# Planning to recruit baristas



## MikeHag (Mar 13, 2011)

I'm not recruiting yet, and when I do I'll certainly provide full details for any candidates, but I just want to put it out there that over the next few months I'll be recruiting barista staff for our forthcoming coffeeshop/cafe/restaurant business in Aberfeldy, Highland Perthshire. I'm doubtful that there will be any residents of that region on this forum, but you never know









We're planning to start off with a two group Faema, with a static house blend, guest blends and a decaff blend (3 grinders), and will be speaking to roasters such as Has Bean, Square Mile, James Gourmet Coffee, Hands On Coffee and others whose blends we hold in high regard. Alongside our espresso offering we plan to run a selection of manually brewed coffees across a selection of brew methods, ground with a Mahlkoenig Guatemala ... just enough to be awesome, and not so many that it would prevent us from always serving the absolute pinnacle of brewed coffees.

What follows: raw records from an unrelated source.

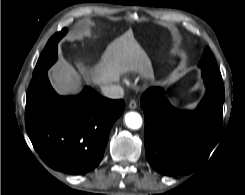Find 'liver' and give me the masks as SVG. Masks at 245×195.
Masks as SVG:
<instances>
[{
	"label": "liver",
	"instance_id": "6515ba94",
	"mask_svg": "<svg viewBox=\"0 0 245 195\" xmlns=\"http://www.w3.org/2000/svg\"><path fill=\"white\" fill-rule=\"evenodd\" d=\"M128 71H137L146 78L152 76L150 59L135 39L132 30L108 45L92 74V81L101 86L112 85ZM49 75L54 88L60 94L73 93L80 87V75L63 58L51 68Z\"/></svg>",
	"mask_w": 245,
	"mask_h": 195
}]
</instances>
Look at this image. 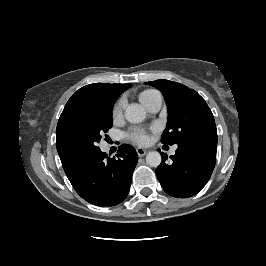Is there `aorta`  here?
<instances>
[{
  "mask_svg": "<svg viewBox=\"0 0 266 266\" xmlns=\"http://www.w3.org/2000/svg\"><path fill=\"white\" fill-rule=\"evenodd\" d=\"M146 117L145 109L139 104H130L125 110V118L130 123H140ZM161 155L157 151H151L146 155V163L149 166L157 167L161 163Z\"/></svg>",
  "mask_w": 266,
  "mask_h": 266,
  "instance_id": "aorta-1",
  "label": "aorta"
}]
</instances>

Our aim is to be known for the best coffee in the whole of Scotland. To achieve that we want to help our staff become the best baristas in the whole of Scotland... and then the UK... and then the world. This is a passion for us, and it will be a passion for our baristas. Education will never end, and we want to offer career progression that will reflect that dedication.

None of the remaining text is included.